━━━━━ Data for this exercise

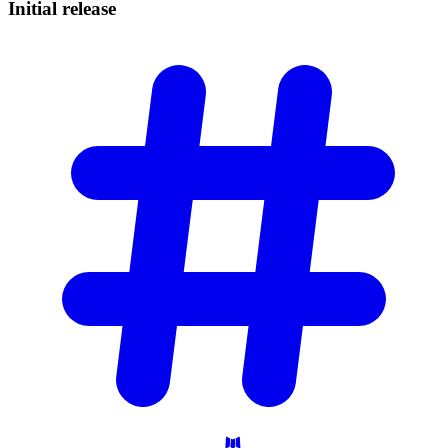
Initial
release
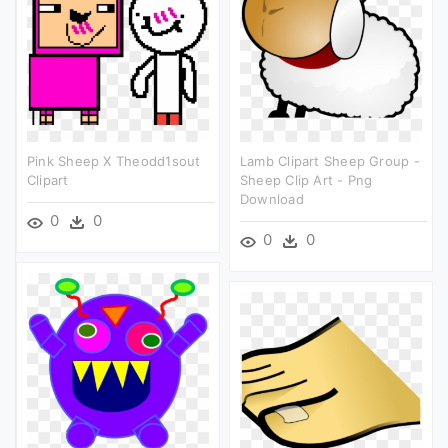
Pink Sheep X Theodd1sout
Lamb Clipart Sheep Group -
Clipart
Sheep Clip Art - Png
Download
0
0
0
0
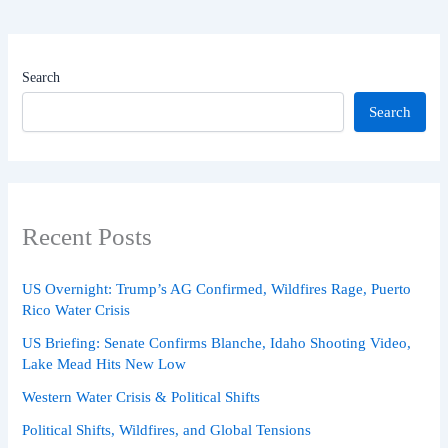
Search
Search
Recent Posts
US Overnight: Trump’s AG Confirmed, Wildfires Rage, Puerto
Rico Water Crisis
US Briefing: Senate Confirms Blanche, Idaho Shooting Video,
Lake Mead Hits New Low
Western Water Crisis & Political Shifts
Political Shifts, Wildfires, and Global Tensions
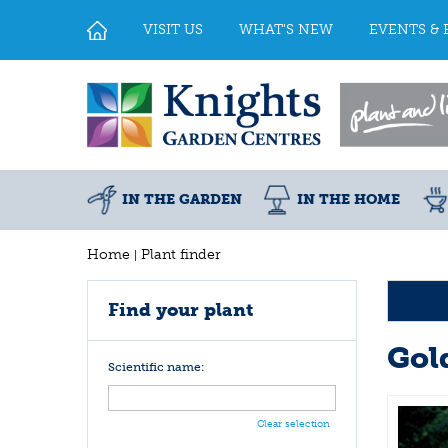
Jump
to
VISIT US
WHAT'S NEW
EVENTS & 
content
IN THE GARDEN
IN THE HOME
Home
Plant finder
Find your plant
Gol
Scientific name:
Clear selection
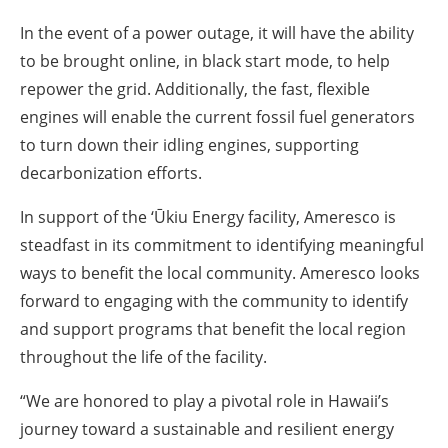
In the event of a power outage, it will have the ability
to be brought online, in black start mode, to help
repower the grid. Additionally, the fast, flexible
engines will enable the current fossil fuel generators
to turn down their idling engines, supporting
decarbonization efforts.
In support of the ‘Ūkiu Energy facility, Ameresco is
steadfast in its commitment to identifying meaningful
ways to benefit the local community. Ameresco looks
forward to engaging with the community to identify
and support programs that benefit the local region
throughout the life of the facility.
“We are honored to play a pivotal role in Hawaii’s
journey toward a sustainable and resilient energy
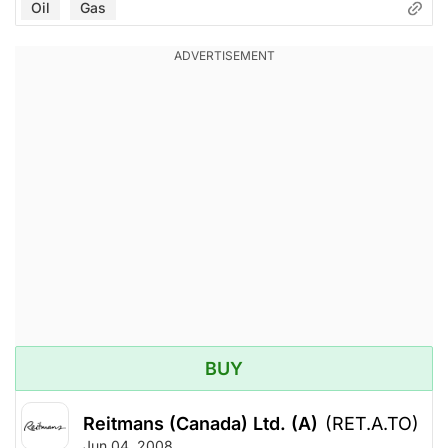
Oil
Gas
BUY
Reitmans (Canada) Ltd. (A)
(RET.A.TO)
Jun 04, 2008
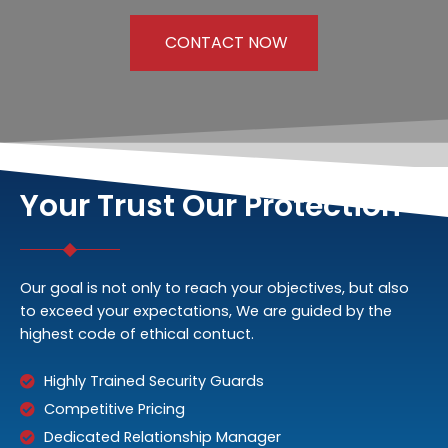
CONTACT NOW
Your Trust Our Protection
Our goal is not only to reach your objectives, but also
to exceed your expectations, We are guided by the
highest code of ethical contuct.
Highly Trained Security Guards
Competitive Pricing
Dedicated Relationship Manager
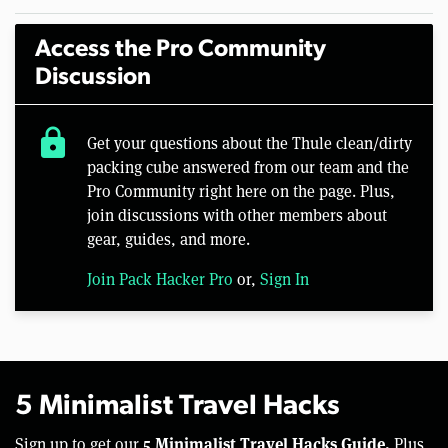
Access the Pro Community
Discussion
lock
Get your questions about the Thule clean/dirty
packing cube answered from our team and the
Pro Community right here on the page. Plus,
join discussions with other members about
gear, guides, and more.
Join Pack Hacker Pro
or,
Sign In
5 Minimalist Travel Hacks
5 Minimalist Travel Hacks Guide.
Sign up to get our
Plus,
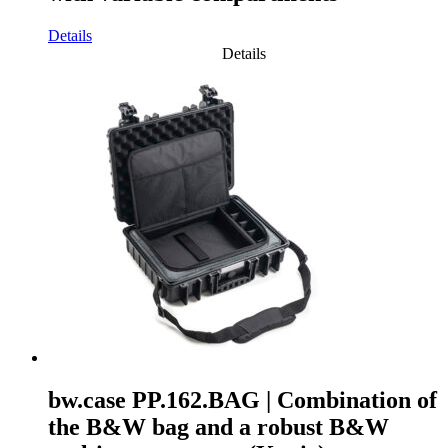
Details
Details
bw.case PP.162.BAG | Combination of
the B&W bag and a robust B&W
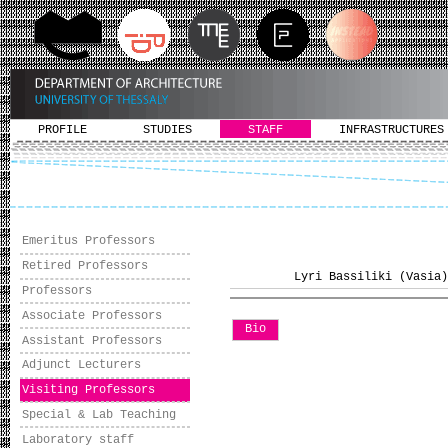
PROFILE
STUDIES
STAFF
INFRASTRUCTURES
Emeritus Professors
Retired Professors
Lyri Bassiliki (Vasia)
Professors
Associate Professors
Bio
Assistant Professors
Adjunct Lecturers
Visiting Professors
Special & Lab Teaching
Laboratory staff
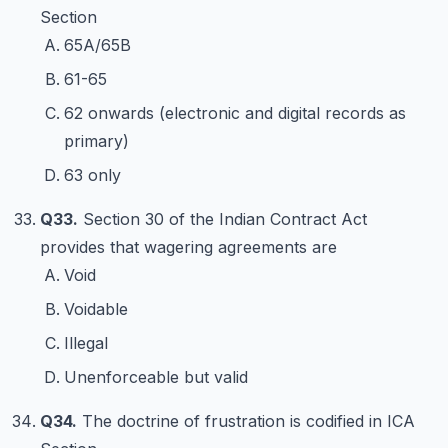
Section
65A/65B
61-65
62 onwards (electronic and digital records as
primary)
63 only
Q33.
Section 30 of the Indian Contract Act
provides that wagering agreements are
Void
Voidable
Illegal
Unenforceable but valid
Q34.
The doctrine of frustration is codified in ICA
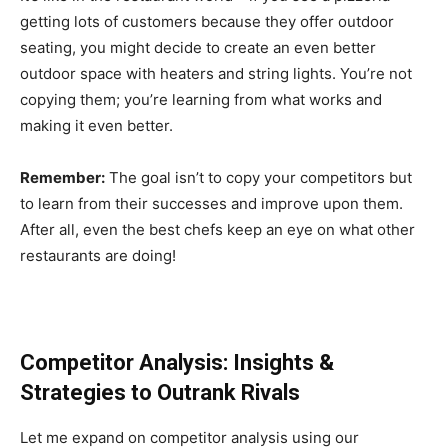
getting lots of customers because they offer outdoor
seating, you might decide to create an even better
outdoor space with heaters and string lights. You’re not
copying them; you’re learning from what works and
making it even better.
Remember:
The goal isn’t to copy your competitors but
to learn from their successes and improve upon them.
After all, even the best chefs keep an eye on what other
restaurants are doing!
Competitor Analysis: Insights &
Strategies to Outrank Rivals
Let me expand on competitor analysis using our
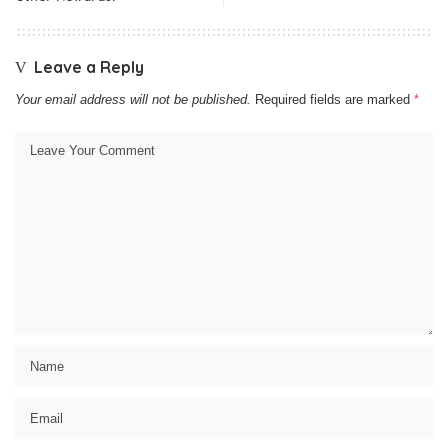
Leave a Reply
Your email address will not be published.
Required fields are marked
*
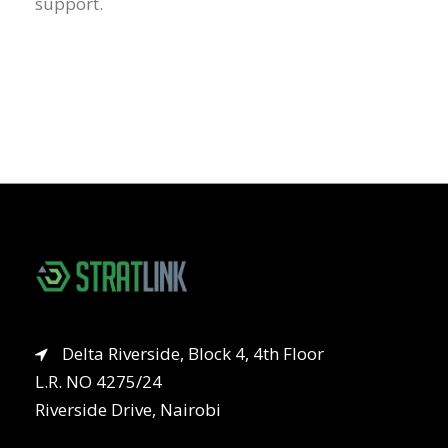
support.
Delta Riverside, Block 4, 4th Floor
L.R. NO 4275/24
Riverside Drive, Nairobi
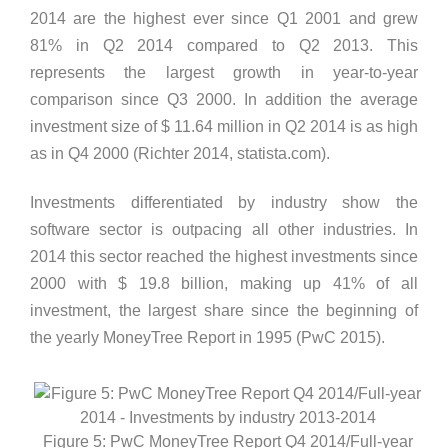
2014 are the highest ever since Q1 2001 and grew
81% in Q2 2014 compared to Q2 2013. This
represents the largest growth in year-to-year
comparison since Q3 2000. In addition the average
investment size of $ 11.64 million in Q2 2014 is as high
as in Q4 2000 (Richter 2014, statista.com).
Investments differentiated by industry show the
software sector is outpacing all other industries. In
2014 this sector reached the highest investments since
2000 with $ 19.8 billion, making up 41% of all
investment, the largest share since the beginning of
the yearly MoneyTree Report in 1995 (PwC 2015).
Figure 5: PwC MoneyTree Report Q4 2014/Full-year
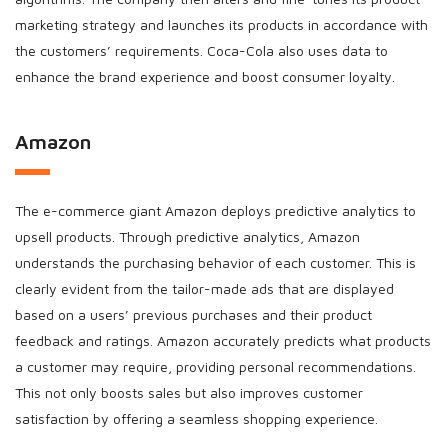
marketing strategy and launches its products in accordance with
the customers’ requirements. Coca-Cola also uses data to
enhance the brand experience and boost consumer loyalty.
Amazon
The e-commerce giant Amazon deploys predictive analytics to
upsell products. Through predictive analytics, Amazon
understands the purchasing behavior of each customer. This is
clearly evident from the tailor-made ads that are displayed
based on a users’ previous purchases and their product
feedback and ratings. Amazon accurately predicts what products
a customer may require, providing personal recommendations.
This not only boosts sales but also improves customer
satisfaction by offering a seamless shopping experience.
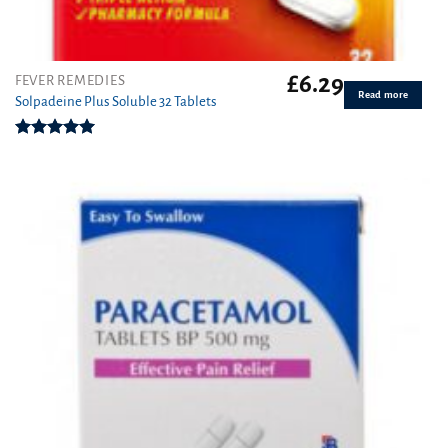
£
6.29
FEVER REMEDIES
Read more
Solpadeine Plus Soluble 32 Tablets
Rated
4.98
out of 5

━━━━━━━━━━

▸ Task brief
In the entries above, find the line with "Jun 04, 2008" and the line with "investment size of". Write out exactly those two lines and every line between them, pictures excluded.

▸ Finished task
Jun 04, 2008
CONTACT NOW
Your Trust Our Protection
Our goal is not only to reach your objectives, but also
to exceed your expectations, We are guided by the
highest code of ethical contuct.
Highly Trained Security Guards
Competitive Pricing
Dedicated Relationship Manager
Access the Pro Community
Discussion
lock
Get your questions about the Thule clean/dirty
packing cube answered from our team and the
Pro Community right here on the page. Plus,
join discussions with other members about
gear, guides, and more.
Join Pack Hacker Pro
or,
Sign In
5 Minimalist Travel Hacks
5 Minimalist Travel Hacks Guide.
Sign up to get our
Plus,
Details
Details
bw.case PP.162.BAG | Combination of
the B&W bag and a robust B&W
PROFILE
STUDIES
STAFF
INFRASTRUCTURES
Emeritus Professors
Retired Professors
Lyri Bassiliki (Vasia)
Professors
Associate Professors
Bio
Assistant Professors
Adjunct Lecturers
Visiting Professors
Special & Lab Teaching
Laboratory staff
Section
65A/65B
61-65
62 onwards (electronic and digital records as
primary)
63 only
Q33.
Section 30 of the Indian Contract Act
provides that wagering agreements are
Void
Voidable
Illegal
Unenforceable but valid
Q34.
The doctrine of frustration is codified in ICA
getting lots of customers because they offer outdoor
seating, you might decide to create an even better
outdoor space with heaters and string lights. You’re not
copying them; you’re learning from what works and
making it even better.
Remember:
The goal isn’t to copy your competitors but
to learn from their successes and improve upon them.
After all, even the best chefs keep an eye on what other
restaurants are doing!
Competitor Analysis: Insights &
Strategies to Outrank Rivals
Let me expand on competitor analysis using our
Leave a Reply
Your email address will not be published.
Required fields are marked
*
support.
Delta Riverside, Block 4, 4th Floor
L.R. NO 4275/24
Riverside Drive, Nairobi
2014 are the highest ever since Q1 2001 and grew
81% in Q2 2014 compared to Q2 2013. This
represents the largest growth in year-to-year
comparison since Q3 2000. In addition the average
investment size of $ 11.64 million in Q2 2014 is as high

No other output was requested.